---------- ENTRIES PROVIDED ----------
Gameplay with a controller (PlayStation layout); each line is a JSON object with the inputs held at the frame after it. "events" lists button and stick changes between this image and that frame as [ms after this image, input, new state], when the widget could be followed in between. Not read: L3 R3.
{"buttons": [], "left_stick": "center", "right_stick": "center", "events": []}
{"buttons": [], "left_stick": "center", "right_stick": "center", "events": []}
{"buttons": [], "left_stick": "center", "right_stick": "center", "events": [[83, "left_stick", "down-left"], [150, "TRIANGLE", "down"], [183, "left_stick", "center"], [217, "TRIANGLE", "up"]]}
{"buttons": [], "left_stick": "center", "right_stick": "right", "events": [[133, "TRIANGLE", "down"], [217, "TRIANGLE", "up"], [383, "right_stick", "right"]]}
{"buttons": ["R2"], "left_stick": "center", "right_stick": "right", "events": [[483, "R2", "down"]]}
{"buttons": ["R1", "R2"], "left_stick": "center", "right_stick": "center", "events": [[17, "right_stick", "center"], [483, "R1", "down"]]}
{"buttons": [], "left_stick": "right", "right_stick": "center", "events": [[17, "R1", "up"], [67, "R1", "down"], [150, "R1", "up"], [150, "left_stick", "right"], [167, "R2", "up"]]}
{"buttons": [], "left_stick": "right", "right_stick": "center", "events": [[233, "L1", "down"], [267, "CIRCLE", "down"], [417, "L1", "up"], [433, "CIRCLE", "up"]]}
----------
== WHAT IS NEEDED ==
Reproduce the full listing word for word.

== EXERCISE SOLUTION ==
Gameplay with a controller (PlayStation layout); each line is a JSON object with the inputs held at the frame after it. "events" lists button and stick changes between this image and that frame as [ms after this image, input, new state], when the widget could be followed in between. Not read: L3 R3.
{"buttons": [], "left_stick": "center", "right_stick": "center", "events": []}
{"buttons": [], "left_stick": "center", "right_stick": "center", "events": []}
{"buttons": [], "left_stick": "center", "right_stick": "center", "events": [[83, "left_stick", "down-left"], [150, "TRIANGLE", "down"], [183, "left_stick", "center"], [217, "TRIANGLE", "up"]]}
{"buttons": [], "left_stick": "center", "right_stick": "right", "events": [[133, "TRIANGLE", "down"], [217, "TRIANGLE", "up"], [383, "right_stick", "right"]]}
{"buttons": ["R2"], "left_stick": "center", "right_stick": "right", "events": [[483, "R2", "down"]]}
{"buttons": ["R1", "R2"], "left_stick": "center", "right_stick": "center", "events": [[17, "right_stick", "center"], [483, "R1", "down"]]}
{"buttons": [], "left_stick": "right", "right_stick": "center", "events": [[17, "R1", "up"], [67, "R1", "down"], [150, "R1", "up"], [150, "left_stick", "right"], [167, "R2", "up"]]}
{"buttons": [], "left_stick": "right", "right_stick": "center", "events": [[233, "L1", "down"], [267, "CIRCLE", "down"], [417, "L1", "up"], [433, "CIRCLE", "up"]]}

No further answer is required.